Elsa, it drives you crazy that people form all these whacked out ideas of who you are… but would you like it if you were an open book? “Oh, Elsa is like this, like that, and like that.” Wouldn’t it suck if it was true? Wouldn’t it suck if all your mystery was gone, and everyone could just read you?!!
Hmmmm, I’ve only been hanging out here for a few weeks, but I’m beginning to get that eerie feeling about things being fated . . .
Elsa, as far as I know you are a powerful, fearless being who has lived many lives before this one, and who is quite naturally unknowable. Not like God, exactly, but a mystery is a mystery, after all. The parts I can see of you here, and only after this brief period, I like.
Now what about me? I still want to talk about me. I have my Neptune conjunct Mercury, both also conjunct Midheaven in Libra. And these three are nearly exactly opposite Moon in Aries. My Sun, in a similar vein, happens to be in that part of Virgo that Goldschneider and Ellfers (The Secret Language of Birthdays) call “the Enigma.”
I’m getting to be up in years, and I’ve got many many questions about my identity, persona, mind, heart and soul. And life is after all turning out to be quite transient in any case. The longer I live, the more questions I have. That said, there are a few people in my life, from time to time, who “get” me. But as you’ve said, even this experience is quite transient. I think nearly everyone can understand a little at least, what we’re talking about here, but there do also seem to be scads of people who just don’t really have questions. They don’t necessarily have answers either, but they seem to be doing just fine, rich and/or contented even.
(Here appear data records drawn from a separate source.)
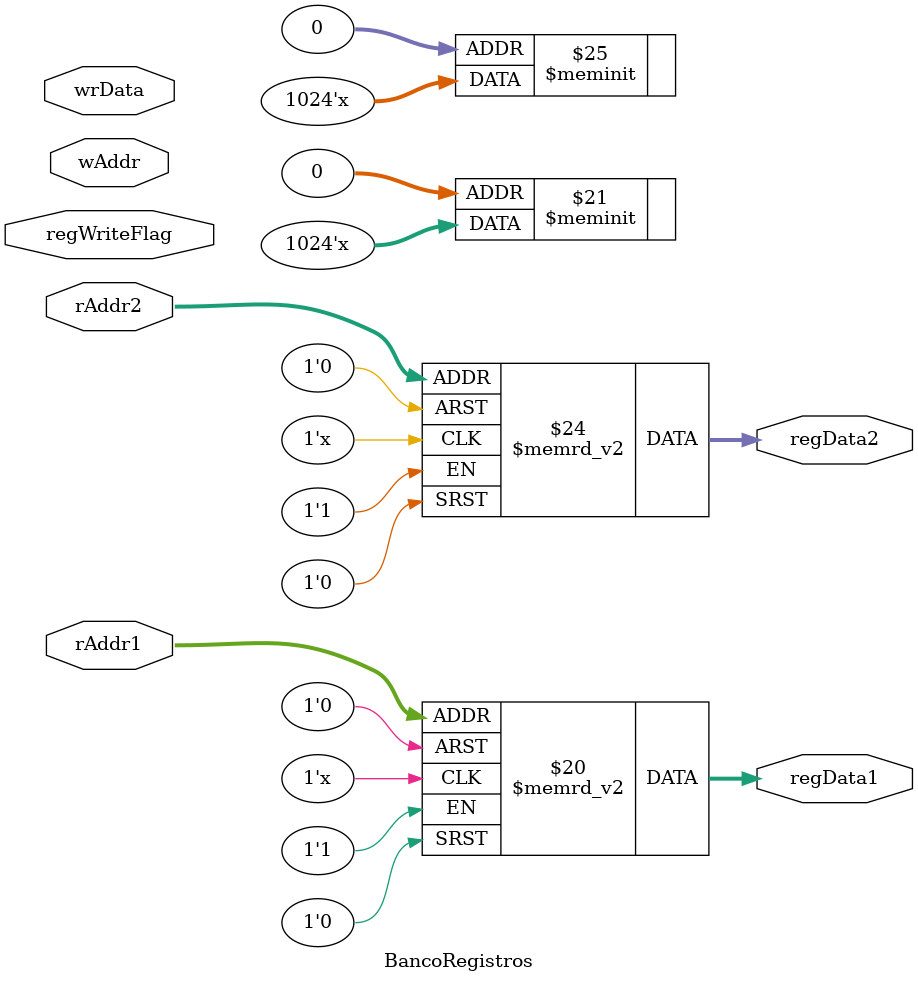
<source format=v>
module BancoRegistros(
    input [31:0]wrData,
	input [4:0]rAddr1, rAddr2, wAddr,
    input regWriteFlag,
	output reg [31:0]regData1,regData2
);
// Conexiones 
// Memoria ASYNC
reg [31:0]registerBank[31:0]; // 32 espacios de 32 bit

// Cuerpo del modulo
always@*
begin
   regData1 <= registerBank[rAddr1];
   regData2 <= registerBank[rAddr2];

   if(regWriteFlag)
   begin
       if(wAddr)
            registerBank[wAddr] = wrData;
   end 
end

endmodule

</source>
Is this an illusion?
I greatly enjoy reading here every day Elsa, and reading this post I can say that I do know one thing about you and it is this: you are generous. You are generous with your spirit and you are generous with your knowledge. It’s a beautiful and admirable thing.
Now what about me? I still want to talk about me.” your honesty made me laugh, jjj. 🙂
“Part of this is in the eye of the beholder and … also … that what we project as who we are is often different than who we truly are. … [T]he trick I think is to live your life so that who you project you are is as close as possible to who you really are.”
Mmmm. I think it’s more complex than that.
I’ve done (tried?) this since elementary school, which led to a lot of fallacious gossip about my life, personality, and hobbies/interests. I’ve been living as true to my grain as I can, letting it all hang out, for at least twenty years; a friend of sixteen years still reads me incorrectly and projects onto me.
With Sun trined Neptune and a Pisces MC, I think it’s inevitable. People are going to think what they’re going to think about me and it’s just my good fortune that 92% of the time I couldn’t possibly care less about their opinions. 😉 I’m a complex cat, I’ll admit it, but that can’t account for how flabbergasted people are by me.